Aslında bir zorluk yaratmadı, bu kayıp üzerinden kişilerin duygu durumuna ulaşmayı düşünerek yazdım. Hayatımızda pek çok görünmeyen varlığın insana fazlaca etki ettiğini de düşünüyorum.
Halime’nin hastalığı boyunca özverili bir şekilde yardımını esirgemeyen hasta bakıcı Evren’in filmin başlarında Hatice’ye yaptığı itiraf, bilinen gerçeğin tüm dengelerini bozarken hikâyenin seyrini de değiştiriyor. Bu noktada Evren’in Hatice’ye aktardığı sır, daha sonrasında ise Hatice’nin kardeşi Kader’e aktardığı sırra dönüşüyor. Karakterlerin bir noktadan sonra taşımakta zorlandığı diğerine devrettiği bu yükü nasıl değerlendirirsiniz? Vicdani açıdan bir rahatlama mı yoksa üzerindeki o yükü psikolojik bir stratejiyle karşı taraf üzerine yıkma mı?
Doğruyla yanlışı, vicdanla suçu ayıran çizgi bazen fazla ince oluyor. Kader karakterinin de dediği gibi: “Niye sana söyledi, söyleyeyim mi?
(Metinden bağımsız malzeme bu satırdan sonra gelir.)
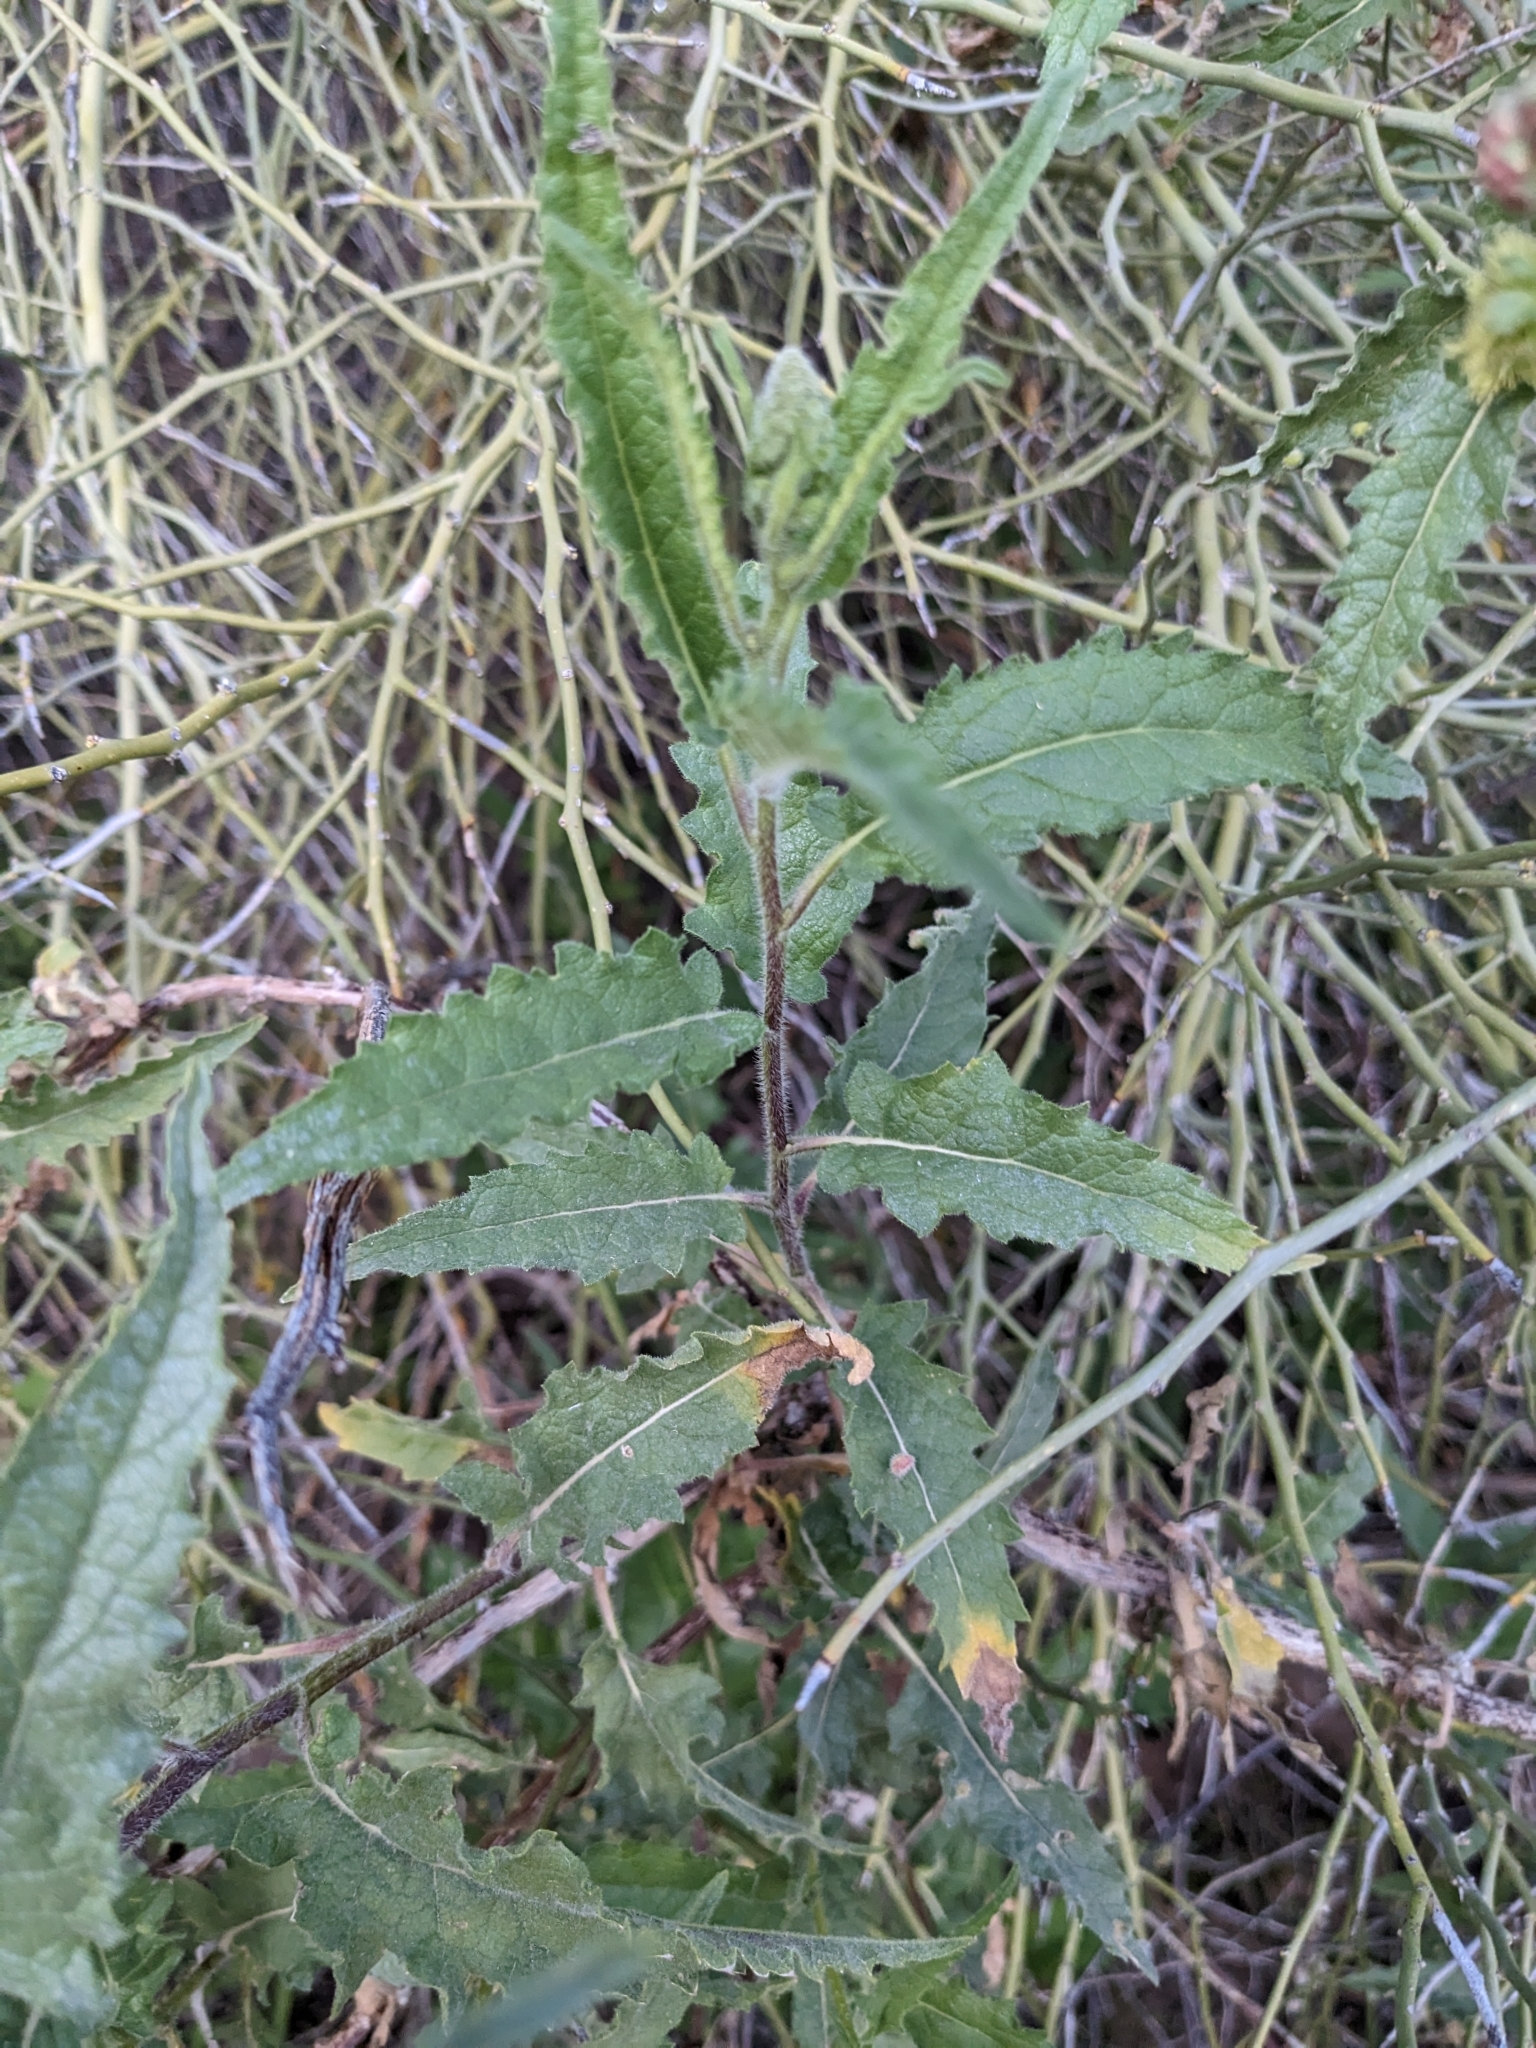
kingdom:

Yükünden kurtulmak için şimdi senin bana söylediğin gibi hiçbir şey yapmayacağımızı düşündüğü için, bunu bildiği için…” Pek çoğumuz psikolojik bir stratejiyle bu eylemleri yapıyoruz diye düşünüyorum, bir diğerine söyleyerek üzerimizdeki yükü hafifletiyoruz, kurtarıyoruz kendimizi. Ortak akıl oluşur ve daha iyi sonuç alırız belki diyoruz. Ancak Evren vicdani açıdan rahatlama olarak söylüyor, karşı taraftan bir özür ya da ceza bekliyor, bir sonuç istiyor ve en önemlisi de kendi hayat rutinini parçalamak istiyor.
Yüzleşme’de aile içi hesaplaşmalara tanık olurken bir yandan da aile perspektifinden ötanazi konusuna bakış atıyoruz. Bu noktada yürürlükte olan 5237 sayılı Türk Ceza Kanunu’na göre Türkiye’de “aktif ötanazi” yasal değildir ve hastaya ötanazi uygulayan fail (hekim), tasarlayarak (taammüden) öldürme hükümlerine göre yargılanır ve ağırlaştırılmış müebbet hapis cezasıyla cezalandırılır. Filmde hasta bakıcı Evren’in ağrı kesici ve insülini bilerek ya da bilmeyerek karıştırdığı konusunda bir muğlaklık mevcut. Evren’in çalışma süresi içinde benzer durumla karşılaşıp karşılaşmadığına dair de net bir bilgi sahibi olamamamız o can alıcı kısmı daha da bulanıklaştırıyor. Bu tercihi bilinçli olarak yaptınız?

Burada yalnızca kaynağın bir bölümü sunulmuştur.